### Page
____

Indeed, in any effort to understand the foreign policy of the first Reagan Administration, the beginning of wisdom is to recognize that its overriding purpose was to prevent the balance of military power, and the "correlation of forces" generally, from tilting irreversibly toward the Soviet Union. Mr. Reagan and his people not only said but genuinely believed that the Soviets had been allowed by the misguided policies of the past three Presidents (two of them, of course, Republicans) to achieve a net military superiority over the United States; that this had already spawned political consequences in the form of an increase in Soviet adventurism first in Africa and the Middle East and then in Central America; that unless the United States moved rapidly, both in the military and political spheres, it would be unable to restore a safer balance; and that arms control negotiations would at best retard the ability of the United States to move fast enough and would at worst lock it permanently into a position of inferiority and therefore of extreme vulnerability.
From this assessment of "the present danger," it followed that the first order of business must be to close the military gap by an immediate refurbishing and modernization of the American military arsenal, both nuclear and conventional, and by the deployment of intermediate-range missiles in Western Europe to match the growing force of Soviet SS-20s. About this Mr. Reagan himself was absolutely clear and steadfast. Against enormous pressures, often coming not only from his Democratic opponents but also from within his own party as his budget deficits mounted, he refused to cut back significantly on military spending. He successfully resisted comparable pressures both within the United States and in Western Europe to back away from deployment of the Pershing II and cruise missiles. He adroitly avoided (though not without considerable help from the Soviets) arms control negotiations that might have jeopardized his military programs. He used the prestige of his office to fight against newly fashionable proposals such as the nuclear freeze and the doctrine of no first use of nuclear weapons which would have prevented both the modernization of the American arsenal and the deployment of intermediate-range ballistic missiles in Europe. And finally, he authorized further research on and development of a system of strategic defense in the hope that it would provide a better way than arms control to neutralize the threat of a Soviet first strike.
Clear and steadfast as he was in the matter of military hardware, Mr. Reagan recognized with equivalent clarity that the balance of power could not be repaired by hardware alone. It was also necessary to restore a willingness to use the military hardware that Americans were once again willing to buy. Here the main obstacle was cultural. Not perhaps since the 1930s in England had the idea of using military force fallen into such widespread disrepute as it did in the United States in the aftermath of the American experience in Vietnam. Whatever other "lessons" Vietnam might have been thought to yield, the one that seemed to take deepest root in American culture was that military force had become, or was at any rate on the way to becoming, obsolete as an instrument of American political purposes in the Third World.

____

### Information supplied
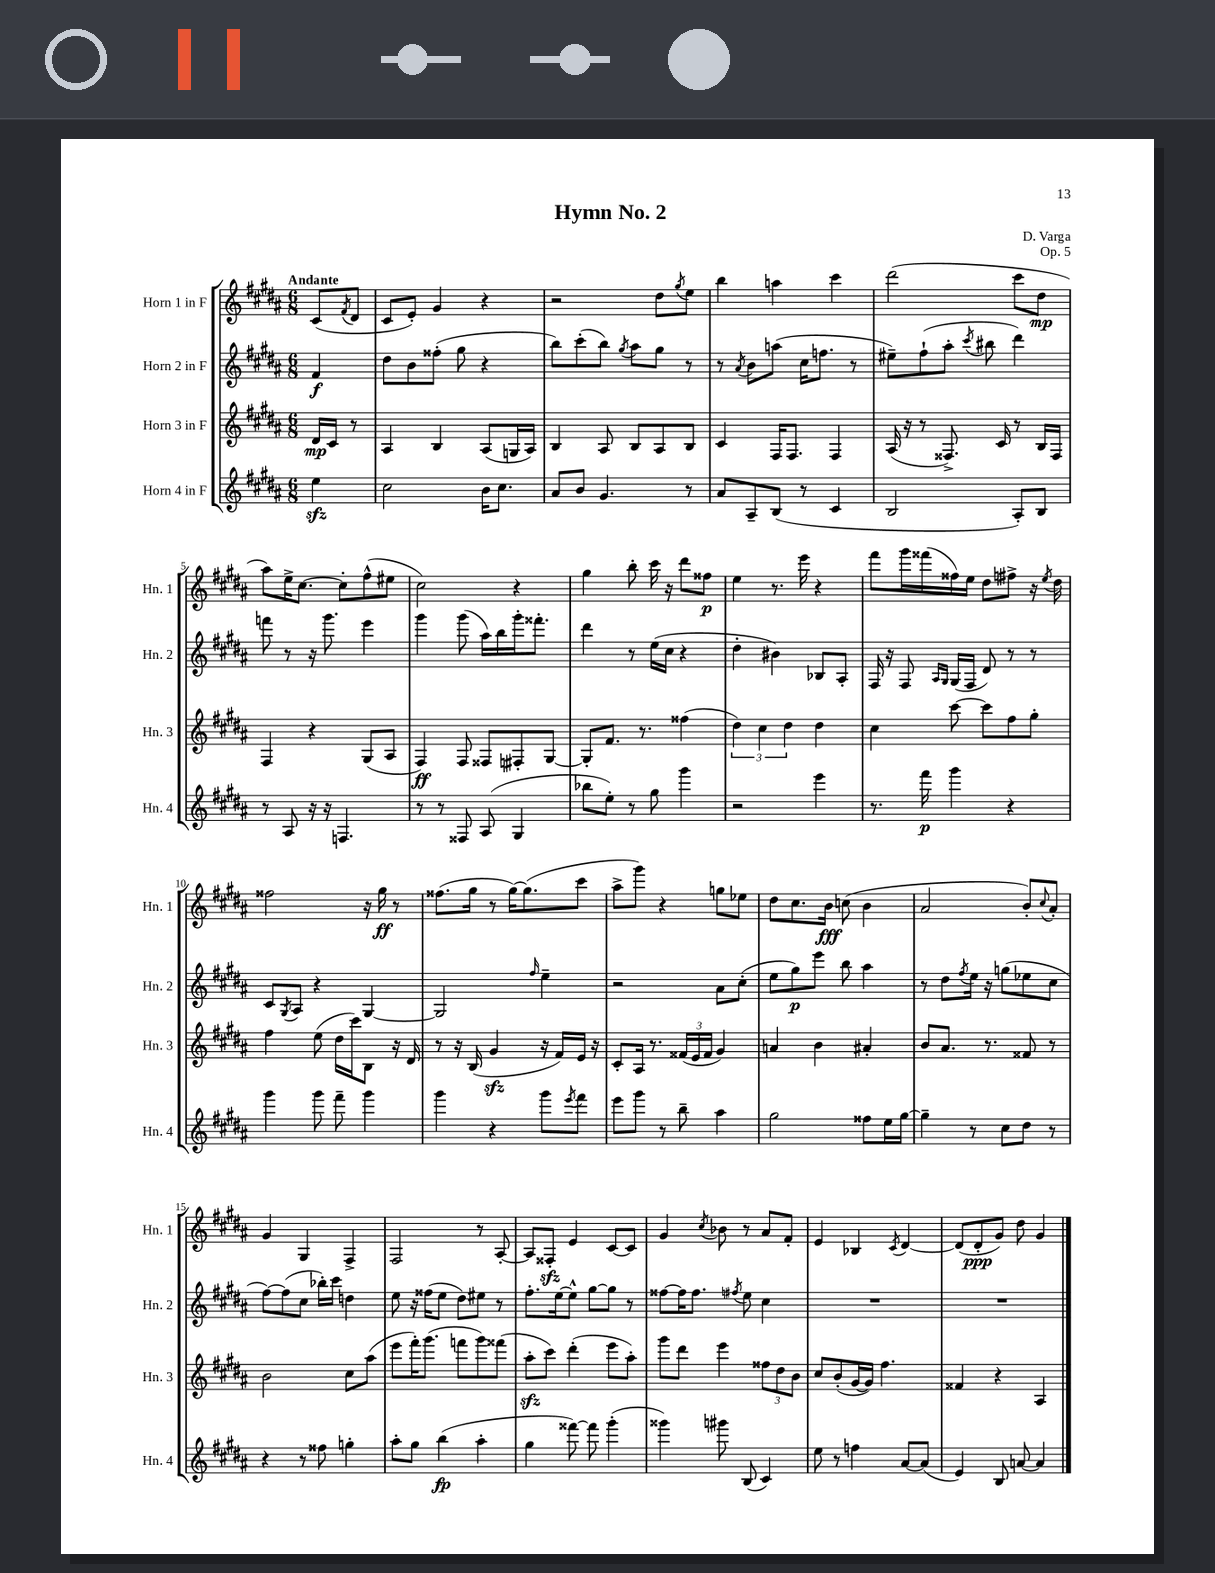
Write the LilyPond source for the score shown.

____

### Directive
Copy out the text on Reagan's foreign policy from "Clear and steadfast as" up to and including "the Third World.", keeping every word the same.

### Response to this task
Clear and steadfast as he was in the matter of military hardware, Mr. Reagan recognized with equivalent clarity that the balance of power could not be repaired by hardware alone. It was also necessary to restore a willingness to use the military hardware that Americans were once again willing to buy. Here the main obstacle was cultural. Not perhaps since the 1930s in England had the idea of using military force fallen into such widespread disrepute as it did in the United States in the aftermath of the American experience in Vietnam. Whatever other "lessons" Vietnam might have been thought to yield, the one that seemed to take deepest root in American culture was that military force had become, or was at any rate on the way to becoming, obsolete as an instrument of American political purposes in the Third World.